During your studies in Vietnam, you discovered a document that would change your life forever. It would propel you into a comprehensive field investigation of the massacres. Tell us more about that.
I first arrived on site in 1999 and stayed for 45 days. I had one North Vietnamese document in hand titled “The Crimes of the South Korean Army in South Vietnam.” It documented around 40 massacres. I struggled to locate them since most of the local names had changed after 1975, but whenever I stopped someone and asked them about the killings by Koreans, I found a guide. It made me think, “Wow, these massacres happened everywhere.”
But President Moon Jae-in has apologized in Vietnam.
Not one line was reported in the Vietnamese press. The Vietnamese are not aware of former President Kim Dae-jung’s apology or former President Roh Moo-hyun’s statement of “debt in the heart of the people” since such content was never published. This issue of apology is only controversial in Korea. Korea is repeating an apology that Vietnam cannot hear.
Hasn’t the Vietnamese government also proposed “burying the past and moving on?”
It’s true that the Vietnamese government remains passive toward the issue due to its own problems. It displayed a similar reaction this time as well. They have relayed to our government how recent the Vietnam War was and how visceral its scars remain. Both the perpetrators and victims of such scars are very much alive. If the Korean president’s apology brings these issues to the forefront, it may jeopardize the fragile internal unity and stability of Vietnam.
So how can we apologize?
Germany is always brought up when we refer to an exemplary apology. Former Chancellor Willy Brandt offered an apology on his knees, on the spot, and it is remembered as a key moment in history. Today, the entire world acknowledges that Germany has apologized. It is important to offer apologies on site. Until now, the Korean government has only offered comprehensive apologies. There must first be an investigation followed up by specific and realistic amends.
But the Vietnamese government would say no to it.

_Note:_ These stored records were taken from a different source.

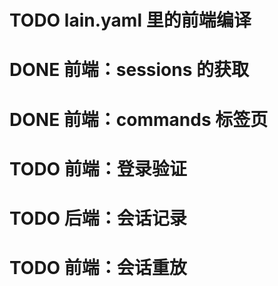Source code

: # TODOs

* TODO lain.yaml 里的前端编译
* DONE 前端：sessions 的获取
  CLOSED: [2018-03-05 Mon 20:58]
* DONE 前端：commands 标签页
  CLOSED: [2018-03-06 Tue 16:50]
* TODO 前端：登录验证
* TODO 后端：会话记录
* TODO 前端：会话重放
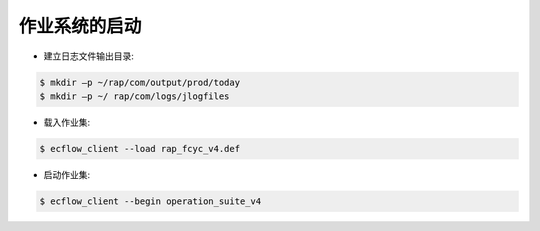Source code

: 作业系统的启动
=============

* 建立日志文件输出目录:

.. code-block:: bash

  $ mkdir –p ~/rap/com/output/prod/today
  $ mkdir –p ~/ rap/com/logs/jlogfiles

* 载入作业集:

.. code-block:: bash

  $ ecflow_client --load rap_fcyc_v4.def

* 启动作业集:

.. code-block:: bash

  $ ecflow_client --begin operation_suite_v4
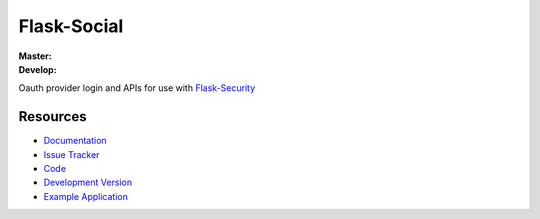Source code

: Flask-Social
============

:Master:

    .. image:: https://secure.travis-ci.org/allanice001/flask-social.png?branch=master
       :target: https://secure.travis-ci.org/allanice001/flask-social?branch=master

:Develop:

    .. image:: https://secure.travis-ci.org/allanice001/flask-social.png?branch=develop
       :target: https://secure.travis-ci.org/allanice001/flask-social?branch=develop

Oauth provider login and APIs for use with
`Flask-Security <http://packages.python.org/Flask-Security/>`_

Resources
---------

- `Documentation <http://packages.python.org/Flask-Social/>`_
- `Issue Tracker <http://github.com/allanice001/flask-social/issues>`_
- `Code <http://github.com/allanice001/flask-social/>`_
- `Development Version
  <http://github.com/allanice001/flask-rq/zipball/develop#egg=Flask-Social-dev>`_
- `Example Application <http://flask-social-example.herokuapp.com/>`_
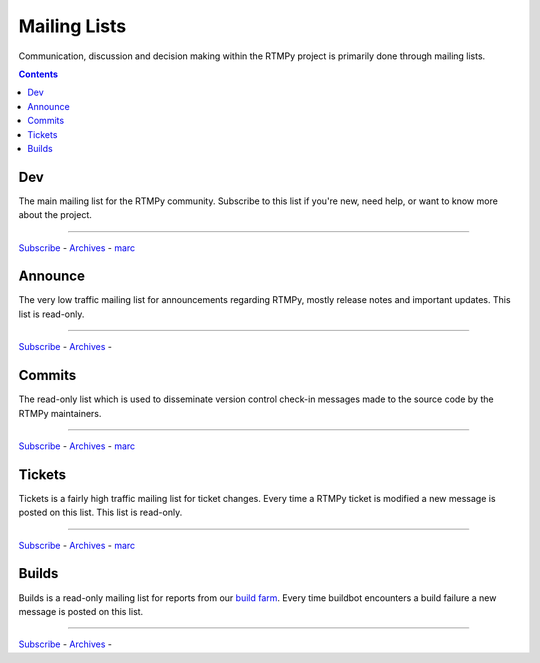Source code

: ================
  Mailing Lists
================

Communication, discussion and decision making within the RTMPy
project is primarily done through mailing lists.

.. contents::

Dev
===

The main mailing list for the RTMPy community. Subscribe to this
list if you're new, need help, or want to know more about the project.

----

`Subscribe <http://lists.rtmpy.org/mailman/listinfo/rtmpy-dev>`__ -
`Archives <http://lists.rtmpy.org/archives/rtmpy-dev>`__ -
`marc <http://marc.info/?l=rtmpy-dev&r=1&w=2>`__


Announce
========

The very low traffic mailing list for announcements
regarding RTMPy, mostly release notes and important updates.
This list is read-only.

----

`Subscribe <http://lists.rtmpy.org/mailman/listinfo/rtmpy-announce>`__ -
`Archives  <http://lists.rtmpy.org/archives/rtmpy-announce>`__ -


Commits
=======

The read-only list which is used to disseminate version control
check-in messages made to the source code by the RTMPy
maintainers.

----

`Subscribe <http://lists.rtmpy.org/mailman/listinfo/rtmpy-commits>`__ -
`Archives <http://lists.rtmpy.org/archives/rtmpy-commits>`__ -
`marc <http://marc.info/?l=rtmpy-commits&r=1&w=2>`__


Tickets
=======

Tickets is a fairly high traffic mailing list for ticket changes.
Every time a RTMPy ticket is modified a new message is posted on
this list. This list is read-only.

----

`Subscribe <http://lists.rtmpy.org/mailman/listinfo/rtmpy-tickets>`__ -
`Archives <http://lists.rtmpy.org/archives/rtmpy-tickets>`__ -
`marc <http://marc.info/?l=rtmpy-tickets&r=1&w=2>`__

Builds
======

Builds is a read-only mailing list for reports from our
`build farm <http://buildbot.rtmpy.org>`_. Every time buildbot
encounters a build failure a new message is posted on this
list.

----

`Subscribe <http://lists.rtmpy.org/mailman/listinfo/rtmpy-builds>`__ -
`Archives <http://lists.rtmpy.org/archives/rtmpy-builds>`__ -

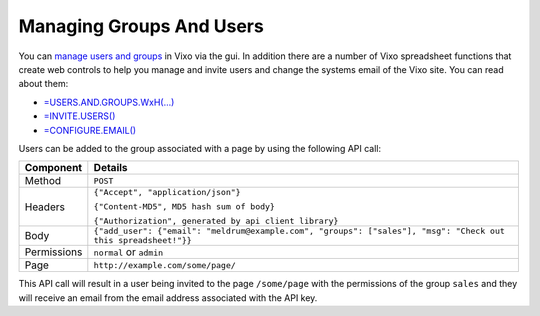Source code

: -------------------------
Managing Groups And Users
-------------------------

You can `manage users and groups`_ in Vixo via the gui. In addition there are a number of Vixo spreadsheet functions that create web controls to help you manage and invite users and change the systems email of the Vixo site. You can read about them:

* `=USERS.AND.GROUPS.WxH(...)`_
* `=INVITE.USERS()`_
* `=CONFIGURE.EMAIL()`_

Users can be added to the group associated with a page by using the following API call:

.. tabularcolumns:: |l|L|

=========== ================================================================================================================
Component   Details
=========== ================================================================================================================
Method      ``POST``

Headers     ``{"Accept", "application/json"}``

            ``{"Content-MD5", MD5 hash sum of body}``

            ``{"Authorization", generated by api client library}``

Body        ``{"add_user": {"email": "meldrum@example.com", "groups": ["sales"], "msg": "Check out this spreadsheet!"}}``

Permissions ``normal`` or ``admin``

Page        ``http://example.com/some/page/``
=========== ================================================================================================================

This API call will result in a user being invited to the page ``/some/page`` with the permissions of the group ``sales`` and they will receive an email from the email address associated with the API key.

.. _manage users and groups: http://documentation.vixo.com/contents/vixo-application/creating-user-groups.html?from=vixo-api-manual

.. _=USERS.AND.GROUPS.WxH(...): http://documentation.vixo.com/contents/vixo-functions/site-administration/users-and-groups.html?from=vixo-api-manual

.. _=INVITE.USERS(): http://documentation.vixo.com/contents/vixo-functions/site-administration/invite-users.html?from=vixo-api-manual

.. _=CONFIGURE.EMAIL(): http://documentation.vixo.com/contents/vixo-functions/site-administration/configure-email.html?from=vixo-api-manual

The Park Geun-hye government negotiated the “comfort women” agreement with the Japanese government [in 2015]. But the actual victims do not accept its results. A similar situation could occur in Vietnam.
Didn’t our government also investigate the issue?
When former President Kim Dae-jung offered his apology in Vietnam, he also promised to build five hospitals and extend support to around 40 schools in impoverished regions of central Vietnam — one hospital for each of the five provinces where Korean troops were deployed and a school for each of the 40 villages where massacres took place. An investigation was necessary to survey locations for this initiative. Since it was a large development assistance project, our government probably received statistical data about the massacres from Vietnam.
There are veterans of the war who refute your words.
Many of these people have unfortunate grievances of their own. Many were deprived of proper pay. They went to Vietnam at an extremely young age to serve their country but haven’t received their fair due. Many of them might have felt their entire lives crashing down in front of them when we raised the issue of massacres.
But many of these veterans have changed since. “It’s true that civilians were killed. It happened beyond our control, and we didn’t do it on purpose.” They’ve gotten as far as this.